For Elena Salmistraro, drawing is an intimate act. With an unrivalled communicative strength. Because drawing gives shape to ideas: you both give form to the world and reveal yourself. This passion, combined with natural graphic talent, has guided Elena in her project for CEDIT: an experimental series of ceramic slabs produced using a high-definition 3D decorative technique.
The explicit aim is to transform surfaces beyond their original flatness so that a new, visual and tactile, three-dimensional personality emerges, sweeping aside the coldness and uniformity that ceramic objects often inevitably convey.
Elena has always viewed ceramics as a democratic material, in view of their accessibility, and the infinite potentials for shaping matter that they provide. Given this background, it was inevitable she would work with CEDIT : constantly seeking new talents and new approaches. Salmistraro's collection for CEDIT is entitled Chimera and consists of large ceramic slabs, which can be enjoyed not only visually, through their patterns and colours, but also on a tactile level.
Like the chimera in the "grotesque" tradition, monstrous in the etymological sense of the word with its merging of hybrid animal and vegetable shapes, the Cedit project attempts to originate a synaesthetic form of ceramics, through a three-dimensional development that exactly reproduces the texture of leathers and fabrics, creating an absolutely new kind of layered effect, with a tactile awareness that recalls the passion of grand master Ettore Sottsass for "surfaces that talk".
And the surfaces of the slabs Salmistraro has created really seem to talk: in Empatia clown faces add theatricality to the cold gleam of marbles, interspersed with references to Art Déco graphics; Radici uses the textures of leathers and hide as if to re-establish a link between ceramics and other materials at the origins of human activity and creativity; in Ritmo the texture of cloth dialogues with pottery, almost in homage to the tactile rationalism of warp and weft, of which Bauhaus pioneer Anni Albers was one of the most expressive past interpreters ; finally, Colore has a spotted base generated by computer to underline the contrast between analogue and digital, the graphic sign and the matter into which it is impressed.

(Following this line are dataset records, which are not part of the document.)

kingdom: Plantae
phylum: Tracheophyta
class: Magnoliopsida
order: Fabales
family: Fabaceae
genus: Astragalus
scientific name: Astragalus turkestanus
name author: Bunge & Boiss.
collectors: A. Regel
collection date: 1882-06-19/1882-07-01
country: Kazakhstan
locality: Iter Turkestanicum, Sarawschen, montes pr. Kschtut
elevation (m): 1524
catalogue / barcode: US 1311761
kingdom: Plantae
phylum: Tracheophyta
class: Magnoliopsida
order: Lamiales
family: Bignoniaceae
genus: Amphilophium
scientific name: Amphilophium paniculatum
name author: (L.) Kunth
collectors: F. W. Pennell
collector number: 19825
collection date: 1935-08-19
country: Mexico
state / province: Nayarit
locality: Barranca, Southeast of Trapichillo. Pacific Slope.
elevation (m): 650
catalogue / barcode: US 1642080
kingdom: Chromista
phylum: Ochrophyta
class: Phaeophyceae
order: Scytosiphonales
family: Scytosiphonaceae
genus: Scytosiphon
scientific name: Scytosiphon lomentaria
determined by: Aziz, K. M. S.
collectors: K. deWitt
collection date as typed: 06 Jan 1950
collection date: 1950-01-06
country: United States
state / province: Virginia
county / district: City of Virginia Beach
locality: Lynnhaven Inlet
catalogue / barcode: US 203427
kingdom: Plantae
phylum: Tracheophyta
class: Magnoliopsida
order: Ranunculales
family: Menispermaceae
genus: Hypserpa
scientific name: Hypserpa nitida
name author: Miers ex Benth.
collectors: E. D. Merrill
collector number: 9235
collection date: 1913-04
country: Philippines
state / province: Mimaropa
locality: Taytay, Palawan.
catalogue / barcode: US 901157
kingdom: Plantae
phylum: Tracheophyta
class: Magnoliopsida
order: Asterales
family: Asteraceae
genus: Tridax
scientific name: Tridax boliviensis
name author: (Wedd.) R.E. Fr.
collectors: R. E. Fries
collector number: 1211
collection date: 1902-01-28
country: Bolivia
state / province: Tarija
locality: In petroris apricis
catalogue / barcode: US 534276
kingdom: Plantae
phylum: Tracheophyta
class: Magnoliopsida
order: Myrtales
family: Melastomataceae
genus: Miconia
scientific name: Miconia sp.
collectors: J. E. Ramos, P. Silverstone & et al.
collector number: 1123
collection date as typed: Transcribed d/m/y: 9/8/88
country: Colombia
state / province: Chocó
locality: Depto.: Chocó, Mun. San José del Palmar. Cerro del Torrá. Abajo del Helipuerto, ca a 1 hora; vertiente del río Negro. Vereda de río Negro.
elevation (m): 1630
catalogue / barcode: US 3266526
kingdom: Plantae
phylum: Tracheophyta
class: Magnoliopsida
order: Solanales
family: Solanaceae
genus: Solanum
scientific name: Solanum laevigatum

In 2021 Chimera evolved into Hotel Chimera: an heterogeneous set of elements of different origins and nature which, combined with each other, give life to a unique ceramic work of almost 20 square meters. A figurative artistic expression made up of 80 different fragments, each of which is an abstract work itself, a numbered piece hand-signed by Salmistraro. Presented on the occasion of Milan Design Week 2021, the pieces of the capsules were sold in a few weeks and the proceeds were donated to charity in support of the “Double sense. Tactile paths to the Peggy Guggenheim Collection ", an approach to the world of art aimed primarily at blind children.
Chimera, just like the other collections produced inside Florim factories, is the result of a sustainable process. All Florim plants recycle 100% of production greenware waste and 100% of wastewater. The company can count on 42.000 sqm of solar panels (producing 7,7 MWp), as well as two co-generation plants, and together they can generate – under optimal conditions – up to 100% of the electricity necessary for the operation of the Italian production plants. When complete energy self-sufficiency cannot be reached (due to weather conditions) Florim purchases electricity exclusively from renewable sources.